The Indians righty throws a changeup sometimes. Is it a good idea? Maybe. Maybe not. Who knows.

MLB: Cleveland Indians at Detroit Tigers Rick Osentoski-USA TODAY Sports

Carlos Carrasco has a pretty strong repertoire of pitches. His mid-90’s fastball is routinely impressive, hes been throwing a slider more and more the last couple years that has generated a swinging strike 26.5 percent of the time last year and 23.1 percent this year, the best rate of any of his pitches. His curve is pretty good too.

He also has a changeup.

It’s not really an overly impressive pitch, nothing writers rave over in its movement or spin rate or anything like that. By Baseball Savant, it’s dropped an average of 1.63 feet the last two years, the 239th most of those who threw at least 100 of them over that span. The 1493 RPM spin rate is the 35th lowest in baseball since 2017. Lower spin rates help a pitch drop more, which is good. When paired with his fastball (2268 RPM) it makes for a nice horizontal dance partner:

And it creates a lot of separation on the vertical side of things:

All of that seems like a great thing. Fastballs get used a lot generally. Having a complementary changeup is very helpful. Carrasco has moved away from the fastball the last couple years, though, just like everyone else on the Indians, adding more sliders and curves — especially the slider — and using breaking pitches as almost primary tools.

Check it out:

That 2016 was a weird little inflection point. In general what he’s doing flies in the face of what traditional baseball wisdom suggests, but as hitters hunt fastballs for home runs more and more, it only makes sense. But it also raises the question — what’s that mean for the changeup?

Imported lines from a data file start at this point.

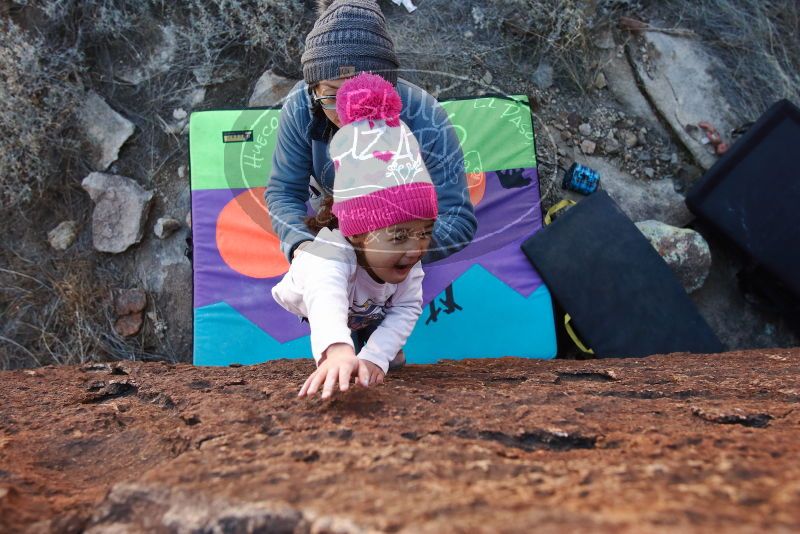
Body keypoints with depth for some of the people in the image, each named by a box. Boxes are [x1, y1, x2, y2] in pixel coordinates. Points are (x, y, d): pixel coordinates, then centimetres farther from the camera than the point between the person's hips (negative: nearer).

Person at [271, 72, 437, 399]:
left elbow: (407, 308, -37)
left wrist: (375, 356, -57)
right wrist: (338, 350, -106)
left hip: (376, 312, 3)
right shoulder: (330, 256, -60)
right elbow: (327, 301, -82)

Carrasco never really featured his at any point in his career, and the 13.6 percent rate he’s tossed it this year is his lowest rate since 2014. It could simply be that he doesn’t trust it, but even if he did, you do need the fastball to change up on. If he’s only throwing the four-seam like a third of the time, what’s the point of a merely decent change? It does induce a swinging strike 21 percent of the time, but batters are also posting a 156 wRC+ against it. He’s thrown 104 of them so far this year, about a quarter of what he usually throws. A couple dozen more without hits will crater that wRC+, so it’s not much to get worked up over.

Obviously starters need to throw more than two pitches. Maybe Randy Johnson or Chris Sale could get away with it for stretches of their career, but Carrasco is not that kind of pitcher. It just seems like, if he’s really pulling back on the fastball, it makes no sense to throw it at all, ever. I wrote in the spring about how his throwing more sliders is a good thing, but there’s ripple effects to the decisions he’s made in his approach. He can’t replace it with a slider, eventually there’s a breaking point. Maybe more curves though? They’re slow, and really weird for hitters.

He only uses it as a tertiary or whatever fourth is for smart people pitch, so how much or littler we see it is probably nothing to get worked up over. And it’s been good in the past. It’s not really bad now, just small sample size has given hitters the look of crushing the change. It’s there though, and Carrasco will keep throwing it if he throws fastballs. If that stops happening, that’s a real problem. It’s certainly a pitch he throws though.